1. Let's run the `install-kubeflow.sh` script in the kubeflow-oke folder to set up the version of `kustomise` and specify which `kubeflow` branch to use:

```bash
./install-kubeflow.sh
```

2. The script output will provide you with the URL, login and password to access Kubeflow console.

3. Your kubeflow dashboard is at `https://`. Login as `user@example.com`:

```bash
This is your kubeflow password for user user@example.com:

xxxxxx
```

4. (Optional) To destroy, you must remove the non-Terraform constructed OCI resources, specifically the Istio gateway load balancer. The easiest way here is to remove the service:

```bash
kubectl delete service istio-ingressgateway -n istio-system
```

## Contributing

This project welcomes contributions from the community. Before submitting a pull
request, please [review our contribution guide](./CONTRIBUTING.md).

## Security

Please consult the [security guide](./SECURITY.md) for our responsible security
vulnerability disclosure process.

## License

Copyright (c) 2024 Oracle and/or its affiliates.
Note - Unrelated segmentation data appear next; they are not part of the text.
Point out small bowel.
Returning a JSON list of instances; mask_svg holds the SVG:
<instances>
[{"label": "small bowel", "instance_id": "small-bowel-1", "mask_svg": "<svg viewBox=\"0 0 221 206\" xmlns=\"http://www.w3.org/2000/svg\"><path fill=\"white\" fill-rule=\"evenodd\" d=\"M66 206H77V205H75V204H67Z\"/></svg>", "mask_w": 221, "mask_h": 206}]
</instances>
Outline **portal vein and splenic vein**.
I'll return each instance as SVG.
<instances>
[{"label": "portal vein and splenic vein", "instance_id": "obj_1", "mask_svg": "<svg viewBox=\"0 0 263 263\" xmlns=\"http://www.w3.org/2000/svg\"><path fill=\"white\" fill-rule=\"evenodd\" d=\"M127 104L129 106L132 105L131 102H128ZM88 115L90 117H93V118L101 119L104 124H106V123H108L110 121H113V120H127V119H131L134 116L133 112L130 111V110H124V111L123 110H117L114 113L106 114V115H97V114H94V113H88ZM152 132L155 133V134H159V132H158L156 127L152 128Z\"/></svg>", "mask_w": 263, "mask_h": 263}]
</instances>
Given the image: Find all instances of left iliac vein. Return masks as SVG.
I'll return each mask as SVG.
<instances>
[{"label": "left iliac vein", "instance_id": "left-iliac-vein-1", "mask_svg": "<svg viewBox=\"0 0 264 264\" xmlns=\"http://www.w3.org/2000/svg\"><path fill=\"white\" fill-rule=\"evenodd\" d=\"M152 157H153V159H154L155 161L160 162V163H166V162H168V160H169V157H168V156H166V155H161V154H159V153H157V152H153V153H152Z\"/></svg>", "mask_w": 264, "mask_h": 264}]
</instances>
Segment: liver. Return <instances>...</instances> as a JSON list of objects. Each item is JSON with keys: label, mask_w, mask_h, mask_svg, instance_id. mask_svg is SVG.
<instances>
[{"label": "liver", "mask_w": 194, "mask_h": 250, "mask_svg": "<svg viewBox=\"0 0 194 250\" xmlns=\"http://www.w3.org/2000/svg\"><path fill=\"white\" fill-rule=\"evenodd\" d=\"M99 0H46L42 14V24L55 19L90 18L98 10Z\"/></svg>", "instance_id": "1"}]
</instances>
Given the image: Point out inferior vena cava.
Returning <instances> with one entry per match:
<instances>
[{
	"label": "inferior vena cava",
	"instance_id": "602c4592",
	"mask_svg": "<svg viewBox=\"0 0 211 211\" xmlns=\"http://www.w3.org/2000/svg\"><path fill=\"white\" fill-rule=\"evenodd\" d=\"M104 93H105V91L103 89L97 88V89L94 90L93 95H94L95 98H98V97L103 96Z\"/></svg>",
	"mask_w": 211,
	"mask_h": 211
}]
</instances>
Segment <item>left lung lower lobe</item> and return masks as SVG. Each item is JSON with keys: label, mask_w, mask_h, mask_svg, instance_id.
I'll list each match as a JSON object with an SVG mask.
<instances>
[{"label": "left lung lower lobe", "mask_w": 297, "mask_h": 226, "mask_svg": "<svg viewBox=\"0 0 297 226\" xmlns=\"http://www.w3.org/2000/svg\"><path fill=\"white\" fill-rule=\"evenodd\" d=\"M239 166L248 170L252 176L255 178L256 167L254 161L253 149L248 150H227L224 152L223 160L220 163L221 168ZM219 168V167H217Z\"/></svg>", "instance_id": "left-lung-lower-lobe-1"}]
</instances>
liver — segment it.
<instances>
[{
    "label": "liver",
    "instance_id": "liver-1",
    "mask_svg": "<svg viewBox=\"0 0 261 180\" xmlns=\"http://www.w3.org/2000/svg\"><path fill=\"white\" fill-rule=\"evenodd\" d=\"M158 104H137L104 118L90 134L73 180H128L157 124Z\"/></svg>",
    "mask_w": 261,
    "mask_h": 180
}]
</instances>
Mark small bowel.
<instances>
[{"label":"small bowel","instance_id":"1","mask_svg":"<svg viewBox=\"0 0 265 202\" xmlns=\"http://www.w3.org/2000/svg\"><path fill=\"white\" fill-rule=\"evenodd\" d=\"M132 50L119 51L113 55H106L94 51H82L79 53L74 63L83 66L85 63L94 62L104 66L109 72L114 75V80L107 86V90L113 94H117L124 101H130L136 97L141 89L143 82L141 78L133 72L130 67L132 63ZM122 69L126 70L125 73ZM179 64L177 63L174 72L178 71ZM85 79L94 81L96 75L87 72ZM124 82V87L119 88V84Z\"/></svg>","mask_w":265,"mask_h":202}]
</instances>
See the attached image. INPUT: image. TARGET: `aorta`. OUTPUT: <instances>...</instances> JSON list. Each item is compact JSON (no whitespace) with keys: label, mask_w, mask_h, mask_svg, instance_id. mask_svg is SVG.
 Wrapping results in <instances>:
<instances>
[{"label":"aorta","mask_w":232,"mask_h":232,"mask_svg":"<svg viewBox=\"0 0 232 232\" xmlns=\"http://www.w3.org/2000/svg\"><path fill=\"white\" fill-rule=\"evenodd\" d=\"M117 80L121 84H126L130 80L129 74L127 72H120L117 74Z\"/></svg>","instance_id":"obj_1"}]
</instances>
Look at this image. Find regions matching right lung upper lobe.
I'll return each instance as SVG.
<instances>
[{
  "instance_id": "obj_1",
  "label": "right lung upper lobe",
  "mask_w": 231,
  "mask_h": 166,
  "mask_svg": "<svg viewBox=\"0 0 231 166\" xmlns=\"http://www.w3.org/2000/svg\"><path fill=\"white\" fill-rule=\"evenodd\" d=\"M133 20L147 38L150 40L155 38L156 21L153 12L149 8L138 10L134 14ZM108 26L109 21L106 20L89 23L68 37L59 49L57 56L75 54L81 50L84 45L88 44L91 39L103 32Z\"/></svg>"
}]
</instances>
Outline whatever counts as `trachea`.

Licensed under the Universal Permissive License (UPL), Version 1.0.

See [LICENSE](LICENSE.txt) for more details.

ORACLE AND ITS AFFILIATES DO NOT PROVIDE ANY WARRANTY WHATSOEVER, EXPRESS OR IMPLIED, FOR ANY SOFTWARE, MATERIAL OR CONTENT OF ANY KIND CONTAINED OR PRODUCED WITHIN THIS REPOSITORY, AND IN PARTICULAR SPECIFICALLY DISCLAIM ANY AND ALL IMPLIED WARRANTIES OF TITLE, NON-INFRINGEMENT, MERCHANTABILITY, AND FITNESS FOR A PARTICULAR PURPOSE. FURTHERMORE, ORACLE AND ITS AFFILIATES DO NOT REPRESENT THAT ANY CUSTOMARY SECURITY REVIEW HAS BEEN PERFORMED WITH RESPECT TO ANY SOFTWARE, MATERIAL OR CONTENT CONTAINED OR PRODUCED WITHIN THIS REPOSITORY. IN ADDITION, AND WITHOUT LIMITING THE FOREGOING, THIRD PARTIES MAY HAVE POSTED SOFTWARE, MATERIAL OR CONTENT TO THIS REPOSITORY WITHOUT ANY REVIEW. USE AT YOUR OWN RISK.